Key Takeaways From Travelers’ Q4 Earnings
The Travelers Companies (NYSE: TRV) reported its fourth-quarter earnings on January 23. The company’s earnings beat expectations, despite catastrophe losses from the California wildfires. Total revenues for the fourth quarter grew to $7.45 billion, a 3.6% year-on-year increase, primarily driven by growth in premiums. However, EPS declined sharply from $3.28 in Q4’16 to $1.98 in Q4’17 because of growth in claims and expenses. As a result, the combined ratio for the company deteriorated to 95.5%.
We have summarized the key takeaways from Travelers’ Q4 earnings in our interactive dashboard for the company.
Catastrophes Dampened Personal Insurance Growth
The California wildfires were extremely destructive, resulting in over $3.3 billion of insured losses.

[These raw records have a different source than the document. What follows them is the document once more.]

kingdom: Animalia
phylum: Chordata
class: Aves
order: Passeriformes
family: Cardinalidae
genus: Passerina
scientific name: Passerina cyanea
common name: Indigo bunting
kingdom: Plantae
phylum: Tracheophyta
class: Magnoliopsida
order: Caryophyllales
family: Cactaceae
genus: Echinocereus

Traveler’s catastrophe losses of $499 million, although lower than the expected range of $525 million to $675 million, were significant. As a result, profits from the Personal Insurance Segment were put under pressure and the combined ratio shot up to 108.7%. However, revenue growth partially offset those losses, as it grew 9% year-on-year to $2.52 billion in Q4’17. This was primarily due to pricing increases in the Automobile category and Policy-In-Force (PIF) growth in the Homeowners category, which fueled growth in premiums.
Business Insurance Provided Support
Business Insurance contributes almost 50% to Traveler’s total revenue, and this segment saw modest growth in Q4’17. In the U.S., the retention rate was 85% while new business grew by 16%. Travelers also benefitted from growth in Europe and Canada. As a result, earned premiums grew by nearly 4% year-on-year, driving Business Insurance revenue to $4.2 billion. The combined ratio remained stable at 88.6%.